This afternoon, I have been sitting, staring at the screen, and not-working on a contract. Instead, I was thinking about the most beautiful man I have ever seen in real life: Q.

I met Q 10 years ago. The first time I saw him, I could not string coherent words together. He walked over to me at a party he was co-hosting with one of my best friends and I was just struck dumb.  He was all cheekbones and broad shoulders — extremely handsome, amazing body, just stunning. 

After that auspicious beginning, I met him again a few weeks later.

I was sitting in a restaurant with one of my best guy friends, who was a very handsome model/actor, and I looked up a 3 story glass enclosed staircase and saw from behind this man with an unbelievable physique descending the stairs. I leaned over to my friend and said, “that is exactly what I want.” Embarrassingly, it was Q and he was there to meet us and our mutual best friend (“MBF”) for lunch.

The chemistry was obvious from those first moments.  Our friends were all very explicit that there were certain lines that should not be crossed.

That summer, we all spent a lot of time together.  A couple of the guys were in a play together and a few more of us were working on a business idea.  MBF refused to leave Q and me alone together . . . he would linger everywhere we were together or would insist on meeting us for lunch or dinner.  One afternoon, Q left my place after a whole bunch of us had been spending the afternoon hanging out and called me about 10 minutes later, only to be told that MBF was still there.  MBF stayed for another couple of hours, just to make certain that nothing was going on and that Q was not on his way back.  

We were always very clear with everyone that absolutely nothing was going on.

Which was a lie.

Q and I had a little bit of an affair. He had a beautiful dramatic girlfriend, and I had my passionate on/off pre-A relationship, so it was never completely consummated. Ahem.  We would see each other when we could and we spoke to each other all the time (like hours every day).   

(I just remembered I had some photographs from my birthday party that summer.  In each photo in which we both appeared, it did not matter who else was around because we were only looking at each other.)

I know it sounds like it was obvious, but everyone was really oblivious.  They believed what we told them and ignored the reality.  We kept quiet our attraction, the amount of time we spent speaking to each other, and how close we had become.  It was the best move for everyone concerned.  

(To this day, MBF, who is still one of our best friends, does not know what was going on that summer.  We have both denied it to him after being directly confronted.  He brings it up to me from time to time, and I have never acknowledged it.  It’s none of his business and it would only be uncomfortable for him to know.)

After two or three months, Q moved a few hours away to work in a bigger market. I was pretty devastated.  I still saw him a couple of times a month, not always romantically.  We had become very close friends, after all.  We still spoke nearly every day, for hours at a time.  We took a week-long trip together a couple of months into the fall that is still very vivid — the shopping, the museums, the not-eating (nothing says romance like a shared maybe eating disorder).  
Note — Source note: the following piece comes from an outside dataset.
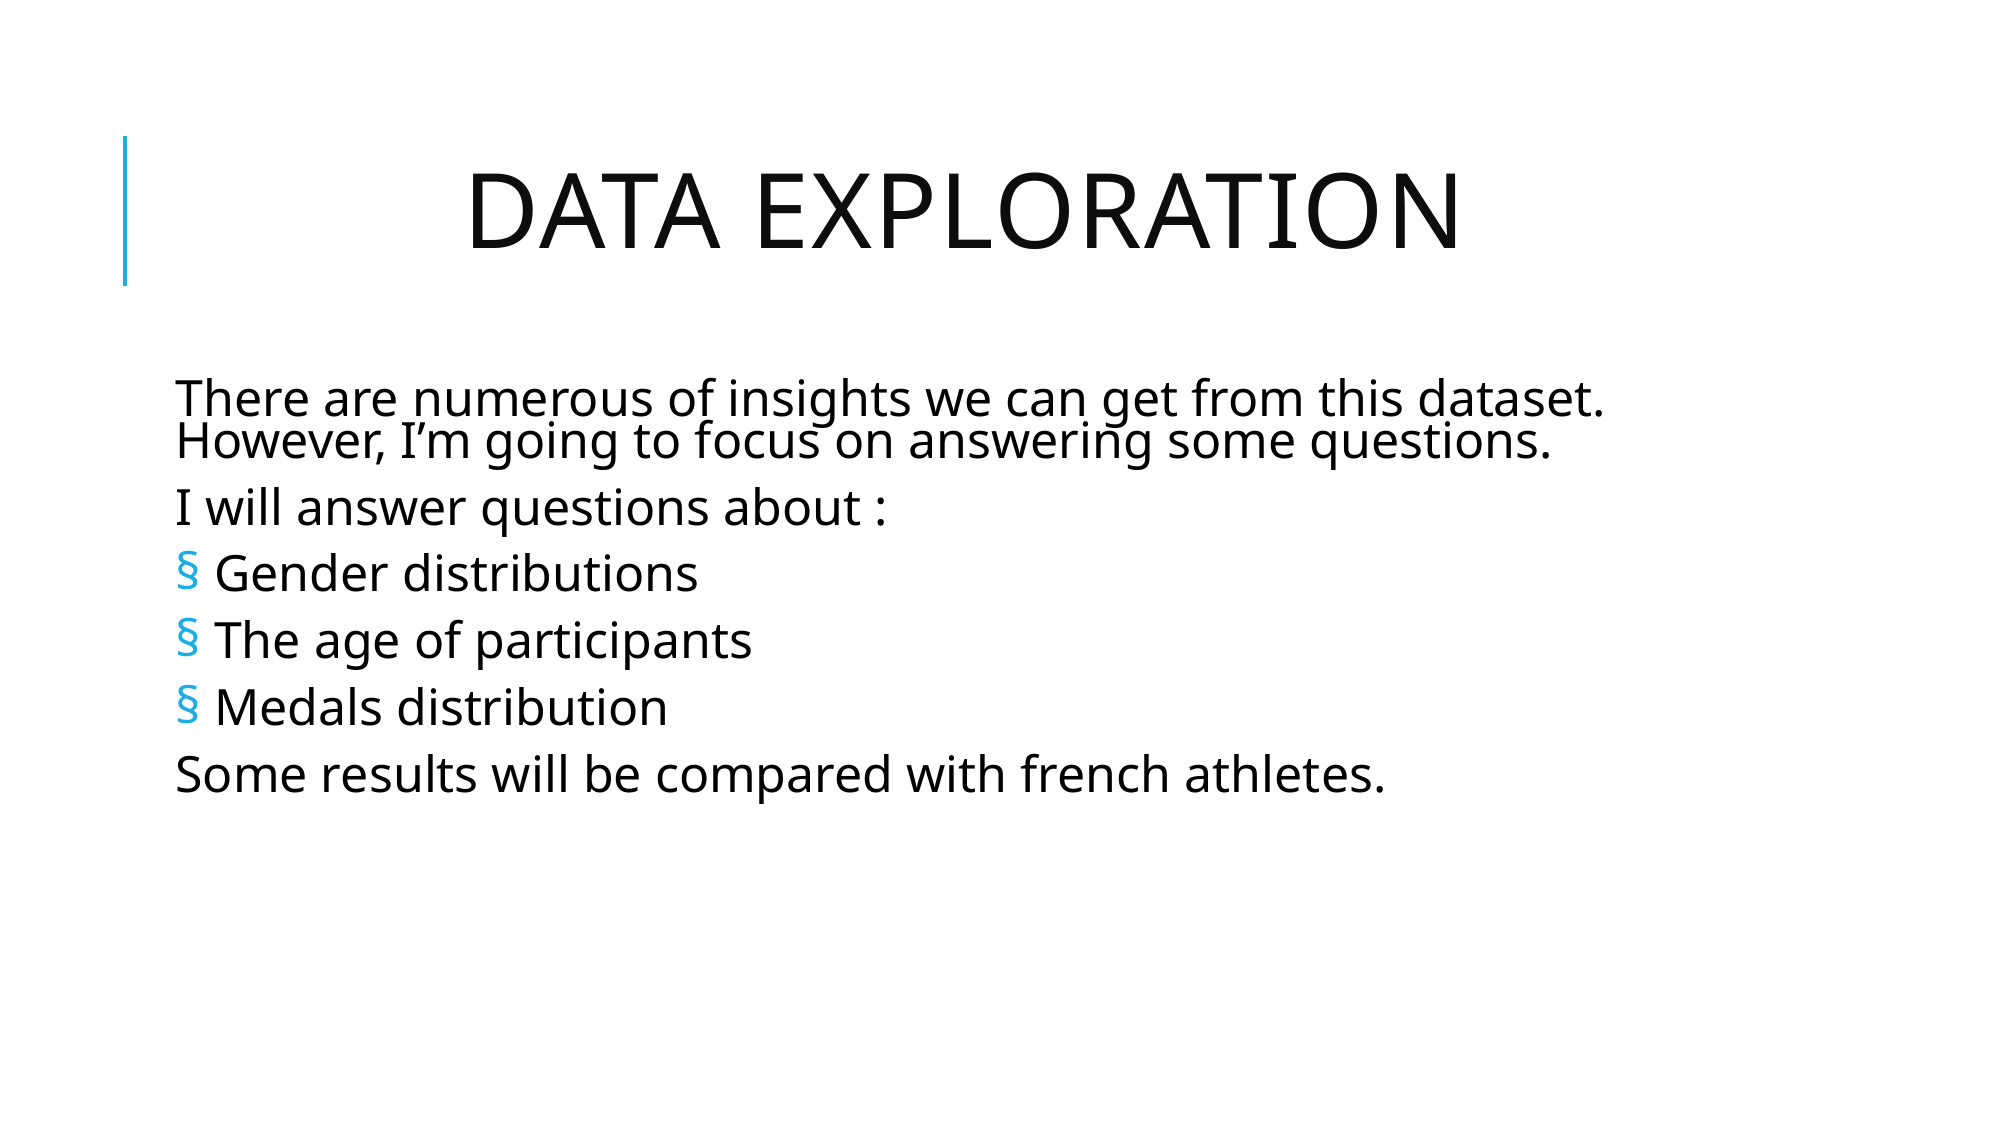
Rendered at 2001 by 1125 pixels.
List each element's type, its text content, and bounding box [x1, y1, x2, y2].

list There are numerous of insights we can get from this dataset. However, I’m going to focus on answering some questions. I will answer questions about : Gender distributions The age of participants Medals distribution Some results will be compared with french athletes. [168, 375, 1763, 1036]
title Data exploration [168, 96, 1763, 343]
Over time, it just declined: he was caught up in his new scene and I was caught up in my on-again-off-again real love thing with someone else.  What Q and I had was not love, it was a deep admiration mixed with chemistry and a bit of lust.  We loved that we found each other and loved that the other existed, but it was not love.
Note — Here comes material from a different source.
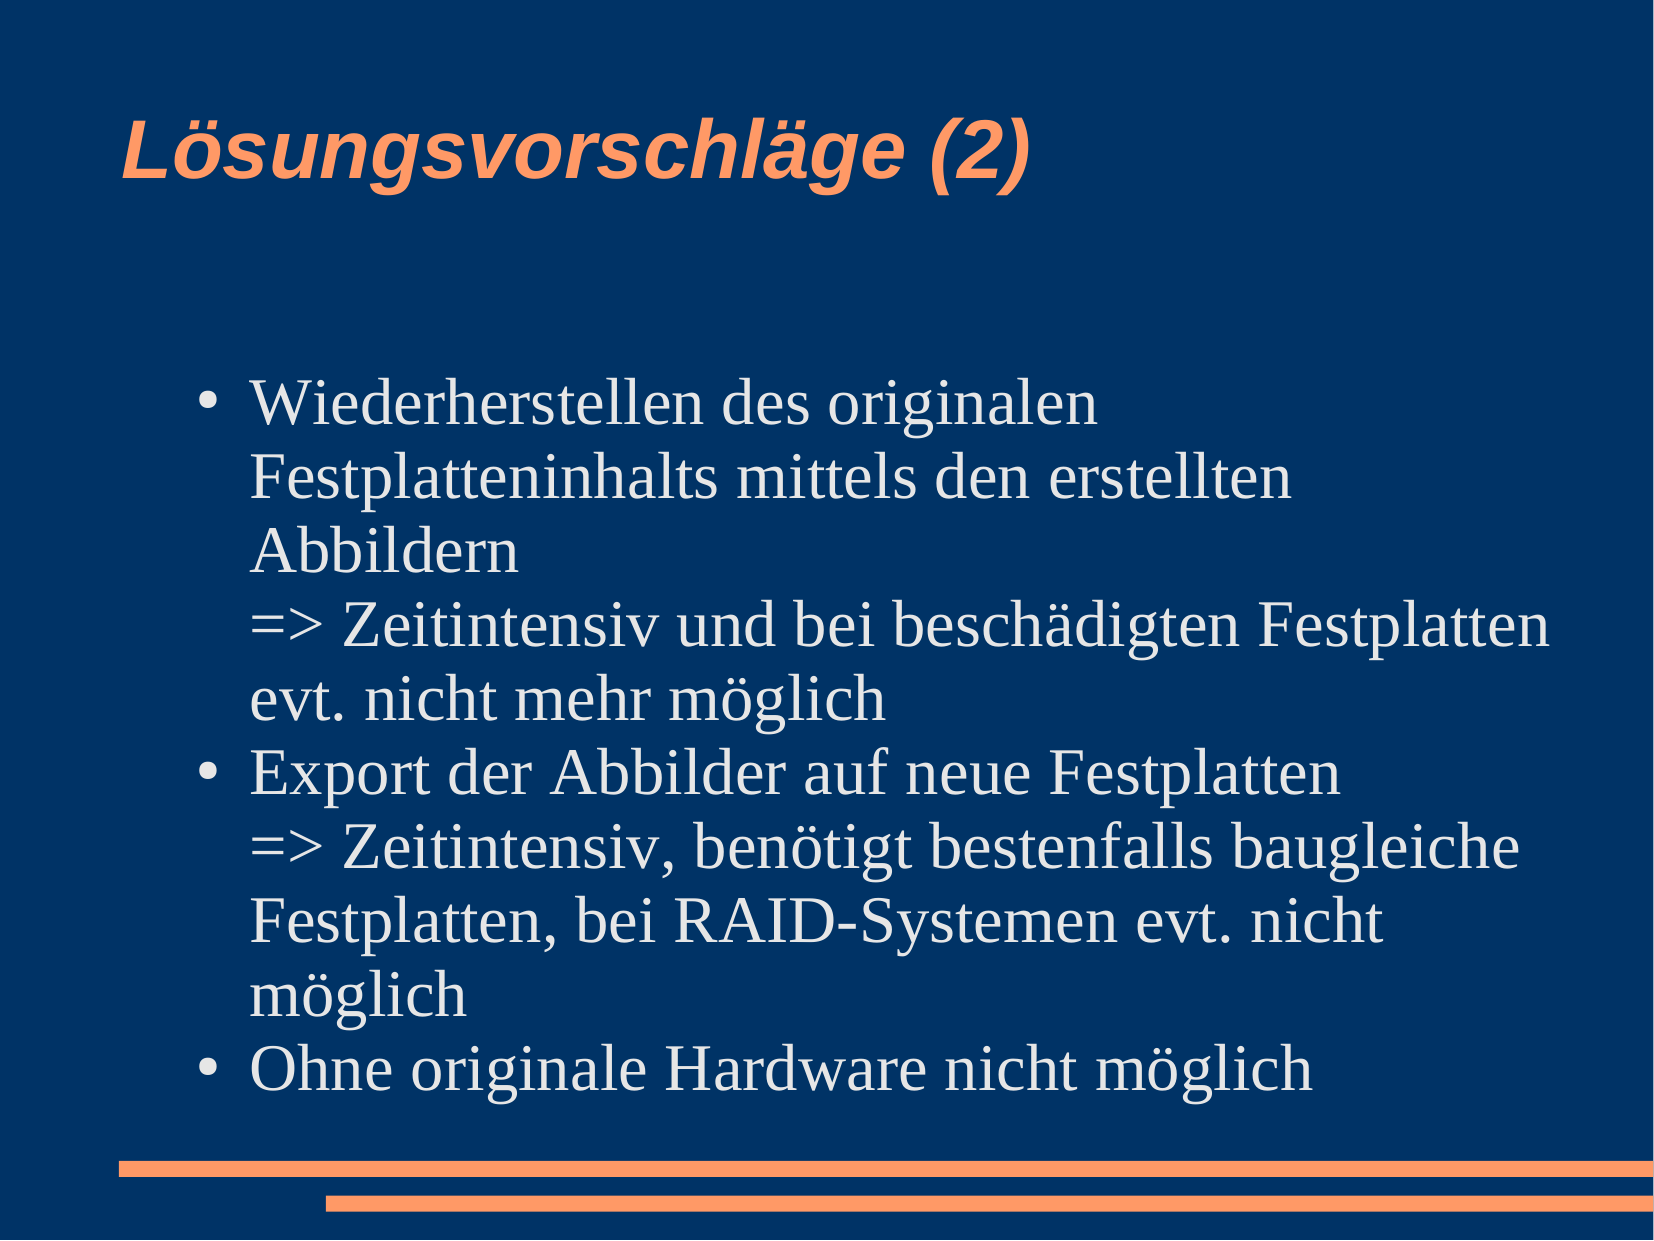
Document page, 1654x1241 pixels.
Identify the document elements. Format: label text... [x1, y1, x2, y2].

The final moment was right after our trip.  I went with Q to a show to see my on/off (who was then off).  My on/off read the Q thing immediately and was so ingratiating and Q was so flattered by the ex’s attention that it was extremely disconcerting.  Honestly, it lessened Q a bit in my eyes.  Far too late in the evening, Q and MBF (who, of course, had joined us) decided it was time to leave.  I stayed.  That was it.
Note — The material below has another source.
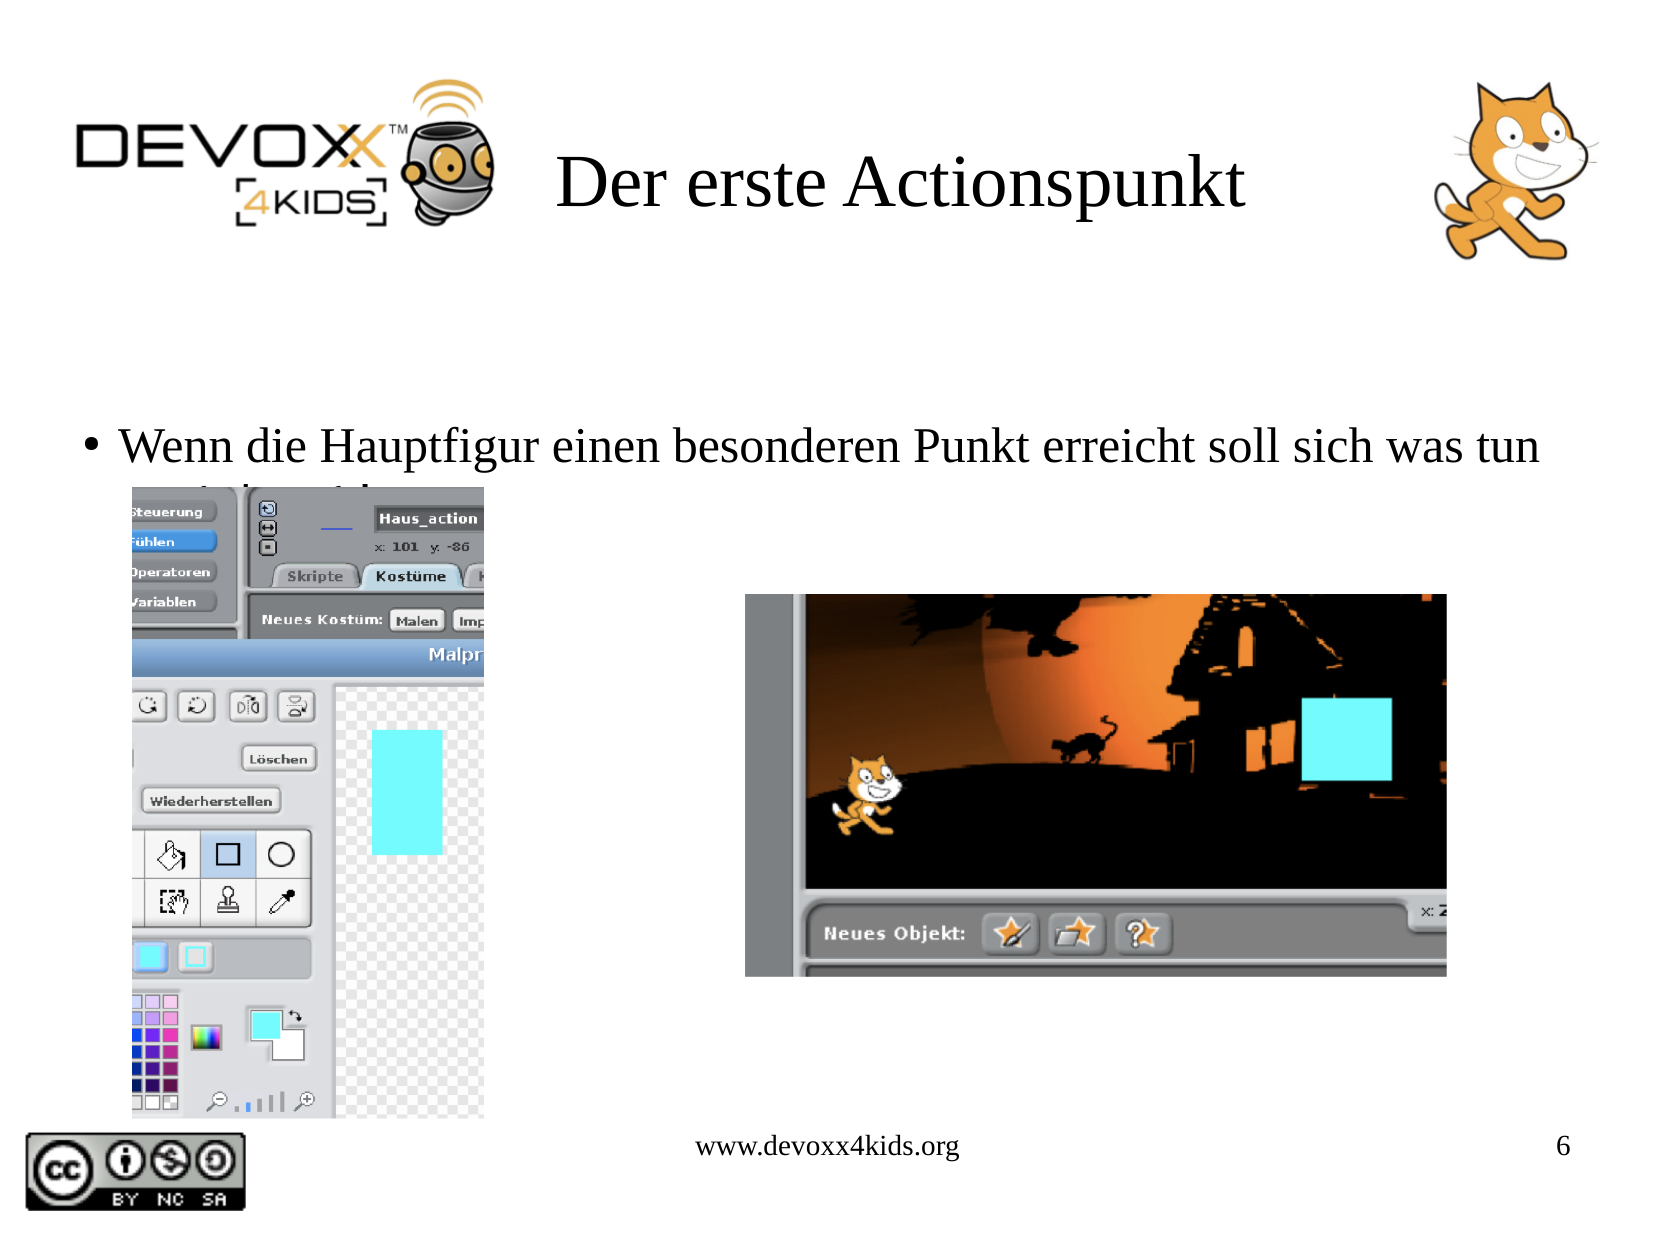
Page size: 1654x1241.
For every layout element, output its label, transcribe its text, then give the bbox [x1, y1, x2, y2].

We remained close friends.  He even comforted me six months later when that man broke my heart — I sobbed in his arms in my living room upon hearing the news that ended the on/off relationship.  Q was in town, spending the afternoon with me, while I was home sick with bronchitis.  (Yeah, I don’t know why either.)  I can only imagine how completely awkward that must have been, but he was just amazing.

We are still very, very close.  When he heard from MBF that things were off the rails for me a few weeks ago, he stepped up to offer his love and support.  He also offered me money.  He’s still someone I speak to 2-3 times per week, though I maybe see him once a year.

So, I was sitting here, bored and distracted, thinking about Q and his knock-out hotness, and he called. He’s coming to town on Friday and wants to see me to discuss a new project.  That is true, but I know he also wants to check on me, to make sure I am okay.

For the first time in years, I will see him when I am single. I will meet him for drinks, trying to listen to him carefully, while ignoring how unbelievable I know he looks naked. Sigh.

I think this means I am ready to start dating again.  I will not be dating Q, but he may be the prototype.